Records from a data collection

-=-=-

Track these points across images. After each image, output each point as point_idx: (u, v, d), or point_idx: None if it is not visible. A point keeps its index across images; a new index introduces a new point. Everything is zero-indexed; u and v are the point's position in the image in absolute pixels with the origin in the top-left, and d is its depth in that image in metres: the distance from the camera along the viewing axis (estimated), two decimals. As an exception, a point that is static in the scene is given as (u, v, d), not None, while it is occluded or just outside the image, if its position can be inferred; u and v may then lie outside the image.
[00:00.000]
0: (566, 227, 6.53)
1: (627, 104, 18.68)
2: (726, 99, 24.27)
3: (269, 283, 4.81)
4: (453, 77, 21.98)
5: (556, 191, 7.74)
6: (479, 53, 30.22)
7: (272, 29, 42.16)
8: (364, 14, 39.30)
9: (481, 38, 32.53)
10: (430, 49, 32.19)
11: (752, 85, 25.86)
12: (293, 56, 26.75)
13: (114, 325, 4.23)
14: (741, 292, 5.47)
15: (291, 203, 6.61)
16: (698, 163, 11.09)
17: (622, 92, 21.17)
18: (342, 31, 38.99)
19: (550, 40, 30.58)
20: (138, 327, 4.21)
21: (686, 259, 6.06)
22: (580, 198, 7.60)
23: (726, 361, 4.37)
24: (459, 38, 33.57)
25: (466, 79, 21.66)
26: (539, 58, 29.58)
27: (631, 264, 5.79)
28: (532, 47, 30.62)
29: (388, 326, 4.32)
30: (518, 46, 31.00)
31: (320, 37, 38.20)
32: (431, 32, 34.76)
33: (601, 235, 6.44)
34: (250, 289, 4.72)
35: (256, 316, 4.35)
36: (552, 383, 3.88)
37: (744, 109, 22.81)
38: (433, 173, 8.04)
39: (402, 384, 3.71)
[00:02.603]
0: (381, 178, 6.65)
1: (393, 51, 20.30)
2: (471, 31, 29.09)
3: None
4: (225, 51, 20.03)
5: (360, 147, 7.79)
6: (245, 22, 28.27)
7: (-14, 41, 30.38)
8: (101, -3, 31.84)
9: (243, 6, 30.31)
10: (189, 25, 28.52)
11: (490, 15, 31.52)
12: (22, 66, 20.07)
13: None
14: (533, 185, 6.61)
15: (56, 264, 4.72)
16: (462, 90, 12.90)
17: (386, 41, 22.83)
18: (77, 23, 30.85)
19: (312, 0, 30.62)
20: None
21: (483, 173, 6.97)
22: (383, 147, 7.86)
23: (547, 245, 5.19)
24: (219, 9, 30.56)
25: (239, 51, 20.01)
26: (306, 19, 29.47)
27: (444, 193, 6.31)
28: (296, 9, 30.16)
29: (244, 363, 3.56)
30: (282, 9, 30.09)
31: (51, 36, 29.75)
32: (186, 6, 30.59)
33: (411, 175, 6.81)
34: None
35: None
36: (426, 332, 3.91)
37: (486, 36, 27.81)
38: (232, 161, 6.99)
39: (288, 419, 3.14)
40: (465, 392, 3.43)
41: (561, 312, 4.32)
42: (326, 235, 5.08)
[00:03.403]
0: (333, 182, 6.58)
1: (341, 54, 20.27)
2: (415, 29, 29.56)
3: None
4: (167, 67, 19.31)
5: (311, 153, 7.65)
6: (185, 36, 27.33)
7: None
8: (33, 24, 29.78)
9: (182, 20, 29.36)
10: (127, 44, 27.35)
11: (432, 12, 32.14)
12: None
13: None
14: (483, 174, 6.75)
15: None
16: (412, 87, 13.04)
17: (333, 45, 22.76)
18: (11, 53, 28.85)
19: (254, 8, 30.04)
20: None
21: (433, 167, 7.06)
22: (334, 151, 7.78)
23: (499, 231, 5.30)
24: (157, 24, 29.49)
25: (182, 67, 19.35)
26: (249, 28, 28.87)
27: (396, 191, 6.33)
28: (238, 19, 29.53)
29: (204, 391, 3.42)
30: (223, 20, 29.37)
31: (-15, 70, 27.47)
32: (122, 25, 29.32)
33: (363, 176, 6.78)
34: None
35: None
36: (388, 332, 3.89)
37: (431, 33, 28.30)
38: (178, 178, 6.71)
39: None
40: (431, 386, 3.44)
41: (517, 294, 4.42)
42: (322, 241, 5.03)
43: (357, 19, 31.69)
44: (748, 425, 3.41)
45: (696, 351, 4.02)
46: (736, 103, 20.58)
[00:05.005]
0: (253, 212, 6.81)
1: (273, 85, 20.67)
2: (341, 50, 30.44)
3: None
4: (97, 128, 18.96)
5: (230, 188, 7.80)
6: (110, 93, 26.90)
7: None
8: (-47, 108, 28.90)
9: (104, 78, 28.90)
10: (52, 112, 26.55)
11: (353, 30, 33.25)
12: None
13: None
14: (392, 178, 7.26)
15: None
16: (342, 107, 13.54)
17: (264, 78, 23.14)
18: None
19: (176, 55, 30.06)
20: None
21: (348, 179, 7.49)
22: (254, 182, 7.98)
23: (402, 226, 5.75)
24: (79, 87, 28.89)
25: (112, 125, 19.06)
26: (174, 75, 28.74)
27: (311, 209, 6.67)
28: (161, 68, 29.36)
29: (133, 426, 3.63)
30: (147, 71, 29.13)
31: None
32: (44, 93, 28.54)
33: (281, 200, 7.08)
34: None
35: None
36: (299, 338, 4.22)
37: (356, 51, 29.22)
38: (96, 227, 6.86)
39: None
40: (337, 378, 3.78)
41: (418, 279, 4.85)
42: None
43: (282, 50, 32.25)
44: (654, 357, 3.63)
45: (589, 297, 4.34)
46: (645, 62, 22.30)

-=-=-

* [Exercise]
Word for word, repeat the records above.

* [Answer box]
Track these points across images. After each image, output each point as point_idx: (u, v, d), or point_idx: None if it is not visible. A point keeps its index across images; a new index introduces a new point. Everything is zero-indexed; u and v are the point's position in the image in absolute pixels with the origin in the top-left, and d is its depth in that image in metres: the distance from the camera along the viewing axis (estimated), two decimals. As an exception, a point that is static in the scene is given as (u, v, d), not None, while it is occluded or just outside the image, if its position can be inferred; u and v may then lie outside the image.
[00:00.000]
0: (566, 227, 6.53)
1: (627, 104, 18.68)
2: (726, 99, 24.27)
3: (269, 283, 4.81)
4: (453, 77, 21.98)
5: (556, 191, 7.74)
6: (479, 53, 30.22)
7: (272, 29, 42.16)
8: (364, 14, 39.30)
9: (481, 38, 32.53)
10: (430, 49, 32.19)
11: (752, 85, 25.86)
12: (293, 56, 26.75)
13: (114, 325, 4.23)
14: (741, 292, 5.47)
15: (291, 203, 6.61)
16: (698, 163, 11.09)
17: (622, 92, 21.17)
18: (342, 31, 38.99)
19: (550, 40, 30.58)
20: (138, 327, 4.21)
21: (686, 259, 6.06)
22: (580, 198, 7.60)
23: (726, 361, 4.37)
24: (459, 38, 33.57)
25: (466, 79, 21.66)
26: (539, 58, 29.58)
27: (631, 264, 5.79)
28: (532, 47, 30.62)
29: (388, 326, 4.32)
30: (518, 46, 31.00)
31: (320, 37, 38.20)
32: (431, 32, 34.76)
33: (601, 235, 6.44)
34: (250, 289, 4.72)
35: (256, 316, 4.35)
36: (552, 383, 3.88)
37: (744, 109, 22.81)
38: (433, 173, 8.04)
39: (402, 384, 3.71)
[00:02.603]
0: (381, 178, 6.65)
1: (393, 51, 20.30)
2: (471, 31, 29.09)
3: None
4: (225, 51, 20.03)
5: (360, 147, 7.79)
6: (245, 22, 28.27)
7: (-14, 41, 30.38)
8: (101, -3, 31.84)
9: (243, 6, 30.31)
10: (189, 25, 28.52)
11: (490, 15, 31.52)
12: (22, 66, 20.07)
13: None
14: (533, 185, 6.61)
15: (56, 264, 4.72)
16: (462, 90, 12.90)
17: (386, 41, 22.83)
18: (77, 23, 30.85)
19: (312, 0, 30.62)
20: None
21: (483, 173, 6.97)
22: (383, 147, 7.86)
23: (547, 245, 5.19)
24: (219, 9, 30.56)
25: (239, 51, 20.01)
26: (306, 19, 29.47)
27: (444, 193, 6.31)
28: (296, 9, 30.16)
29: (244, 363, 3.56)
30: (282, 9, 30.09)
31: (51, 36, 29.75)
32: (186, 6, 30.59)
33: (411, 175, 6.81)
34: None
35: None
36: (426, 332, 3.91)
37: (486, 36, 27.81)
38: (232, 161, 6.99)
39: (288, 419, 3.14)
40: (465, 392, 3.43)
41: (561, 312, 4.32)
42: (326, 235, 5.08)
[00:03.403]
0: (333, 182, 6.58)
1: (341, 54, 20.27)
2: (415, 29, 29.56)
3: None
4: (167, 67, 19.31)
5: (311, 153, 7.65)
6: (185, 36, 27.33)
7: None
8: (33, 24, 29.78)
9: (182, 20, 29.36)
10: (127, 44, 27.35)
11: (432, 12, 32.14)
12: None
13: None
14: (483, 174, 6.75)
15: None
16: (412, 87, 13.04)
17: (333, 45, 22.76)
18: (11, 53, 28.85)
19: (254, 8, 30.04)
20: None
21: (433, 167, 7.06)
22: (334, 151, 7.78)
23: (499, 231, 5.30)
24: (157, 24, 29.49)
25: (182, 67, 19.35)
26: (249, 28, 28.87)
27: (396, 191, 6.33)
28: (238, 19, 29.53)
29: (204, 391, 3.42)
30: (223, 20, 29.37)
31: (-15, 70, 27.47)
32: (122, 25, 29.32)
33: (363, 176, 6.78)
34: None
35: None
36: (388, 332, 3.89)
37: (431, 33, 28.30)
38: (178, 178, 6.71)
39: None
40: (431, 386, 3.44)
41: (517, 294, 4.42)
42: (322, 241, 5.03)
43: (357, 19, 31.69)
44: (748, 425, 3.41)
45: (696, 351, 4.02)
46: (736, 103, 20.58)
[00:05.005]
0: (253, 212, 6.81)
1: (273, 85, 20.67)
2: (341, 50, 30.44)
3: None
4: (97, 128, 18.96)
5: (230, 188, 7.80)
6: (110, 93, 26.90)
7: None
8: (-47, 108, 28.90)
9: (104, 78, 28.90)
10: (52, 112, 26.55)
11: (353, 30, 33.25)
12: None
13: None
14: (392, 178, 7.26)
15: None
16: (342, 107, 13.54)
17: (264, 78, 23.14)
18: None
19: (176, 55, 30.06)
20: None
21: (348, 179, 7.49)
22: (254, 182, 7.98)
23: (402, 226, 5.75)
24: (79, 87, 28.89)
25: (112, 125, 19.06)
26: (174, 75, 28.74)
27: (311, 209, 6.67)
28: (161, 68, 29.36)
29: (133, 426, 3.63)
30: (147, 71, 29.13)
31: None
32: (44, 93, 28.54)
33: (281, 200, 7.08)
34: None
35: None
36: (299, 338, 4.22)
37: (356, 51, 29.22)
38: (96, 227, 6.86)
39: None
40: (337, 378, 3.78)
41: (418, 279, 4.85)
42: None
43: (282, 50, 32.25)
44: (654, 357, 3.63)
45: (589, 297, 4.34)
46: (645, 62, 22.30)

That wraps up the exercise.